Member Research and Reports

UNC: Student-led Research – Directed Acyclic Graphs Help Study Child Maltreatment

Directed acyclic graphs (DAGs) are useful tools when studying research questions related to child maltreatment, as they allow researchers to graphically depict relationships among variables and ensure strong results for informing prevention and intervention strategies.

Ms. Anna Austin, a doctoral candidate in the Department of Maternal and Child Health at the University of North Carolina Gillings School of Global Public Health, is lead author of the paper, “Directed acyclic graphs: An under-utilized tool for child maltreatment research,” published in the May 2019 issue of Child Abuse & Neglect. Other Gillings School authors on the paper are Dr. Tania Desrosiers, assistant professor in the Department of Epidemiology, and Dr. Meghan Shanahan, assistant professor in the Department of Maternal and Child Health.

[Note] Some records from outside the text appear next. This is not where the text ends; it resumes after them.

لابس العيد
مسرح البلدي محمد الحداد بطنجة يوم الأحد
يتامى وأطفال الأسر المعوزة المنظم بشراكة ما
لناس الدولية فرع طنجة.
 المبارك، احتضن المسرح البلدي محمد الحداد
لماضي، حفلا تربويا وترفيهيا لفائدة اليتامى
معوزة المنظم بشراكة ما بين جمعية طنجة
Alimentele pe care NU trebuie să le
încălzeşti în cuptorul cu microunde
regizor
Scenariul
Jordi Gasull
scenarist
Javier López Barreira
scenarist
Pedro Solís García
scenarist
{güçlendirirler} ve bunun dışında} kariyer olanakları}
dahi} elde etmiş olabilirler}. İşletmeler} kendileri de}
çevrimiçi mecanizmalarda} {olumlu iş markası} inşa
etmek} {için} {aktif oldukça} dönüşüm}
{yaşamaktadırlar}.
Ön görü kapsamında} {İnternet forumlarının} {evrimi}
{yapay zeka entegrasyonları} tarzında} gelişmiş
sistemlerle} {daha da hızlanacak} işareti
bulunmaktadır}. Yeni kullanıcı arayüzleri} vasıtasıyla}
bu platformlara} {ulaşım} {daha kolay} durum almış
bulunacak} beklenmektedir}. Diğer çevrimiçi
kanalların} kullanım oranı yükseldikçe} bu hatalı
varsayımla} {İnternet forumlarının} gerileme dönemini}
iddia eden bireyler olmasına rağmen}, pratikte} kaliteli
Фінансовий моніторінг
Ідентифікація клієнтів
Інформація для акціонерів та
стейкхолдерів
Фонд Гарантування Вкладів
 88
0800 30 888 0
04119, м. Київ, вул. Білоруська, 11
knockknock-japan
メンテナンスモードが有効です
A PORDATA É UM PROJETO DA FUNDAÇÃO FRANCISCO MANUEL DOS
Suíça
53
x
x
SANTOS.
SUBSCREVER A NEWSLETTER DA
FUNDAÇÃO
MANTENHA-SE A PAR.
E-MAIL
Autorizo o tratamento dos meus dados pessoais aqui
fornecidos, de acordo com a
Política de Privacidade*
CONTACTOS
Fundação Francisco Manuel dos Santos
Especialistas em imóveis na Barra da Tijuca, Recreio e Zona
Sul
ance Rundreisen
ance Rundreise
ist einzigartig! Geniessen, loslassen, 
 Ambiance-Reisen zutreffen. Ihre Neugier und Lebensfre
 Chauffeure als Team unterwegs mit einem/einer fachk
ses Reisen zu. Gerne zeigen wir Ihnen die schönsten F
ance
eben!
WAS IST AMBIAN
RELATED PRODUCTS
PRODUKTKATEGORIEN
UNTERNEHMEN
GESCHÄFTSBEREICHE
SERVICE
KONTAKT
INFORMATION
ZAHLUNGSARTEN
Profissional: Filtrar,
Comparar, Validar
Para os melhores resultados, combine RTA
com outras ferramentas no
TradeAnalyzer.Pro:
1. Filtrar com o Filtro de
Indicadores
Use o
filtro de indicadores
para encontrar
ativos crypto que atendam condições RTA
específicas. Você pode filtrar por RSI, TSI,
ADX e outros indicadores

“For child maltreatment researchers, DAGs are a way to visually represent a research question and all of the variables that are important to consider when studying this question,” Ms. Austin said. “They are a quick way to communicate the assumptions you are making about relationships among variables, and they help researchers to select the most appropriate analytic strategy.”

DAGs, which are commonly used in epidemiology, can be hand-drawn or modeled in various computer-based programs. They can depict many different kinds of information and help researchers visually display assumptions about the relationship between variables. Ms. Austin’s paper serves as a practical and accessible resource for child maltreatment and other maternal and child health researchers to learn about DAGs because it offers a variety of concrete examples and specific scenarios in which DAGs can be particularly useful.